[Stored data entries]
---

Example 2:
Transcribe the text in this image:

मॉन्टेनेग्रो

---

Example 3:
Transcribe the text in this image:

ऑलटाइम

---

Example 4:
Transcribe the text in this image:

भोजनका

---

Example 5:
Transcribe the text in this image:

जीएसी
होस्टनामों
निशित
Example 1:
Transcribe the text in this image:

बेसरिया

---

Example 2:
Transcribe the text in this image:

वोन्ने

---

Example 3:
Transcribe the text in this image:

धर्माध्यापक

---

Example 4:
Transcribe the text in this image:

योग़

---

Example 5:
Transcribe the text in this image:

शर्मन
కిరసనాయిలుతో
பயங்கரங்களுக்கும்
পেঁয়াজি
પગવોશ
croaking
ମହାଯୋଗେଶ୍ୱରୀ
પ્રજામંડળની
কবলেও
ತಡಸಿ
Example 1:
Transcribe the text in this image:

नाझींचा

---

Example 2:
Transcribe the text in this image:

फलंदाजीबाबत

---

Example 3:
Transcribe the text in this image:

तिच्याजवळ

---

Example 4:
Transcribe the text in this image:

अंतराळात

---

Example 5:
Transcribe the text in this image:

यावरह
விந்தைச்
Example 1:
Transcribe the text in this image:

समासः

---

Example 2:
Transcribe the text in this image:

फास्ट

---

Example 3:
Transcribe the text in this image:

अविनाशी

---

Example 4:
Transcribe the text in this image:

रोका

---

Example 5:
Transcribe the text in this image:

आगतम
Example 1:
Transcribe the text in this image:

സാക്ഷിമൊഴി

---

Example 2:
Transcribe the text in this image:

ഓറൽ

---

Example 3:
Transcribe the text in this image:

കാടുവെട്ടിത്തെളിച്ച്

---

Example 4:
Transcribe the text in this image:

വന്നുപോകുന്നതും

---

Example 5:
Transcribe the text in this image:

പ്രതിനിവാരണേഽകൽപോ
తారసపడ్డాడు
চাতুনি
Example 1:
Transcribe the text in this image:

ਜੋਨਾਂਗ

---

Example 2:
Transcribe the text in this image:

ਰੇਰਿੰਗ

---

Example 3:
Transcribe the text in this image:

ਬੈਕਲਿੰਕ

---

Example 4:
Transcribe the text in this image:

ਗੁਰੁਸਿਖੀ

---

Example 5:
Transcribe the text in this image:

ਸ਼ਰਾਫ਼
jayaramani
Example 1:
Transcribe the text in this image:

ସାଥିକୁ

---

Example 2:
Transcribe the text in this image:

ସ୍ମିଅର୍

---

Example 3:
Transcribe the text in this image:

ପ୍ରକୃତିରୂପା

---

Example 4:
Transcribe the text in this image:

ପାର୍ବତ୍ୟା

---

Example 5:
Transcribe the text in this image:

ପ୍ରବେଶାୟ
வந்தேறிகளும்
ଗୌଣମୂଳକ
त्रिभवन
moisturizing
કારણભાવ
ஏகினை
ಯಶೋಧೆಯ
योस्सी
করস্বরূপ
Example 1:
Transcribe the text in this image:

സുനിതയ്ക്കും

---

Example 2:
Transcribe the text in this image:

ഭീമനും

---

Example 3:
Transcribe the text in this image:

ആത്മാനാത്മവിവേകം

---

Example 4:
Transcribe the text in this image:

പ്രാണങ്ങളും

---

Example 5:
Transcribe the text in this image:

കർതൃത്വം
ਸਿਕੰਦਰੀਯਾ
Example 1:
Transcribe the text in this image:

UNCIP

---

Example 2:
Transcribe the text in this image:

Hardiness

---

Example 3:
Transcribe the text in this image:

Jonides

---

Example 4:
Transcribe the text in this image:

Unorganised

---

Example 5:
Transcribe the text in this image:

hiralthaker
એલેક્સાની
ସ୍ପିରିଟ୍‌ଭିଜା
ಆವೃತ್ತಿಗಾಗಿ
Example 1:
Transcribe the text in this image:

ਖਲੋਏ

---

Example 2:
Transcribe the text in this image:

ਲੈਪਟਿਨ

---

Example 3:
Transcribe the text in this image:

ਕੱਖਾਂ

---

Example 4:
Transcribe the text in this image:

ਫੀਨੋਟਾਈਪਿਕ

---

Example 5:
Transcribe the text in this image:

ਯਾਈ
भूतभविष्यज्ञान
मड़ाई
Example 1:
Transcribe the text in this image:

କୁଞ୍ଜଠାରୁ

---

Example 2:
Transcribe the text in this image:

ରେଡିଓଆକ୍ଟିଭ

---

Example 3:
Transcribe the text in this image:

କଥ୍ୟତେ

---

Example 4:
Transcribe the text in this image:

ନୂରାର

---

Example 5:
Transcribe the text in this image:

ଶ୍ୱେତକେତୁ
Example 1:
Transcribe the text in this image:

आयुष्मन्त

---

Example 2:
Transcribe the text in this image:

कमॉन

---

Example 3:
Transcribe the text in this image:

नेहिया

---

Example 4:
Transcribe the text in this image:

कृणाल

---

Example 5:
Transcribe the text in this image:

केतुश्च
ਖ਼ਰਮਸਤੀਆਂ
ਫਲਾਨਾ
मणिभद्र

▶ _Work to be completed_:
Write out every entry again exactly, please, with nothing missing.

▶ _Result of the task_:
---

Example 2:
Transcribe the text in this image:

मॉन्टेनेग्रो

---

Example 3:
Transcribe the text in this image:

ऑलटाइम

---

Example 4:
Transcribe the text in this image:

भोजनका

---

Example 5:
Transcribe the text in this image:

जीएसी
होस्टनामों
निशित
Example 1:
Transcribe the text in this image:

बेसरिया

---

Example 2:
Transcribe the text in this image:

वोन्ने

---

Example 3:
Transcribe the text in this image:

धर्माध्यापक

---

Example 4:
Transcribe the text in this image:

योग़

---

Example 5:
Transcribe the text in this image:

शर्मन
కిరసనాయిలుతో
பயங்கரங்களுக்கும்
পেঁয়াজি
પગવોશ
croaking
ମହାଯୋଗେଶ୍ୱରୀ
પ્રજામંડળની
কবলেও
ತಡಸಿ
Example 1:
Transcribe the text in this image:

नाझींचा

---

Example 2:
Transcribe the text in this image:

फलंदाजीबाबत

---

Example 3:
Transcribe the text in this image:

तिच्याजवळ

---

Example 4:
Transcribe the text in this image:

अंतराळात

---

Example 5:
Transcribe the text in this image:

यावरह
விந்தைச்
Example 1:
Transcribe the text in this image:

समासः

---

Example 2:
Transcribe the text in this image:

फास्ट

---

Example 3:
Transcribe the text in this image:

अविनाशी

---

Example 4:
Transcribe the text in this image:

रोका

---

Example 5:
Transcribe the text in this image:

आगतम
Example 1:
Transcribe the text in this image:

സാക്ഷിമൊഴി

---

Example 2:
Transcribe the text in this image:

ഓറൽ

---

Example 3:
Transcribe the text in this image:

കാടുവെട്ടിത്തെളിച്ച്

---

Example 4:
Transcribe the text in this image:

വന്നുപോകുന്നതും

---

Example 5:
Transcribe the text in this image:

പ്രതിനിവാരണേഽകൽപോ
తారసపడ్డాడు
চাতুনি
Example 1:
Transcribe the text in this image:

ਜੋਨਾਂਗ

---

Example 2:
Transcribe the text in this image:

ਰੇਰਿੰਗ

---

Example 3:
Transcribe the text in this image:

ਬੈਕਲਿੰਕ

---

Example 4:
Transcribe the text in this image:

ਗੁਰੁਸਿਖੀ

---

Example 5:
Transcribe the text in this image:

ਸ਼ਰਾਫ਼
jayaramani
Example 1:
Transcribe the text in this image:

ସାଥିକୁ

---

Example 2:
Transcribe the text in this image:

ସ୍ମିଅର୍

---

Example 3:
Transcribe the text in this image:

ପ୍ରକୃତିରୂପା

---

Example 4:
Transcribe the text in this image:

ପାର୍ବତ୍ୟା

---

Example 5:
Transcribe the text in this image:

ପ୍ରବେଶାୟ
வந்தேறிகளும்
ଗୌଣମୂଳକ
त्रिभवन
moisturizing
કારણભાવ
ஏகினை
ಯಶೋಧೆಯ
योस्सी
করস্বরূপ
Example 1:
Transcribe the text in this image:

സുനിതയ്ക്കും

---

Example 2:
Transcribe the text in this image:

ഭീമനും

---

Example 3:
Transcribe the text in this image:

ആത്മാനാത്മവിവേകം

---

Example 4:
Transcribe the text in this image:

പ്രാണങ്ങളും

---

Example 5:
Transcribe the text in this image:

കർതൃത്വം
ਸਿਕੰਦਰੀਯਾ
Example 1:
Transcribe the text in this image:

UNCIP

---

Example 2:
Transcribe the text in this image:

Hardiness

---

Example 3:
Transcribe the text in this image:

Jonides

---

Example 4:
Transcribe the text in this image:

Unorganised

---

Example 5:
Transcribe the text in this image:

hiralthaker
એલેક્સાની
ସ୍ପିରିଟ୍‌ଭିଜା
ಆವೃತ್ತಿಗಾಗಿ
Example 1:
Transcribe the text in this image:

ਖਲੋਏ

---

Example 2:
Transcribe the text in this image:

ਲੈਪਟਿਨ

---

Example 3:
Transcribe the text in this image:

ਕੱਖਾਂ

---

Example 4:
Transcribe the text in this image:

ਫੀਨੋਟਾਈਪਿਕ

---

Example 5:
Transcribe the text in this image:

ਯਾਈ
भूतभविष्यज्ञान
मड़ाई
Example 1:
Transcribe the text in this image:

କୁଞ୍ଜଠାରୁ

---

Example 2:
Transcribe the text in this image:

ରେଡିଓଆକ୍ଟିଭ

---

Example 3:
Transcribe the text in this image:

କଥ୍ୟତେ

---

Example 4:
Transcribe the text in this image:

ନୂରାର

---

Example 5:
Transcribe the text in this image:

ଶ୍ୱେତକେତୁ
Example 1:
Transcribe the text in this image:

आयुष्मन्त

---

Example 2:
Transcribe the text in this image:

कमॉन

---

Example 3:
Transcribe the text in this image:

नेहिया

---

Example 4:
Transcribe the text in this image:

कृणाल

---

Example 5:
Transcribe the text in this image:

केतुश्च
ਖ਼ਰਮਸਤੀਆਂ
ਫਲਾਨਾ
मणिभद्र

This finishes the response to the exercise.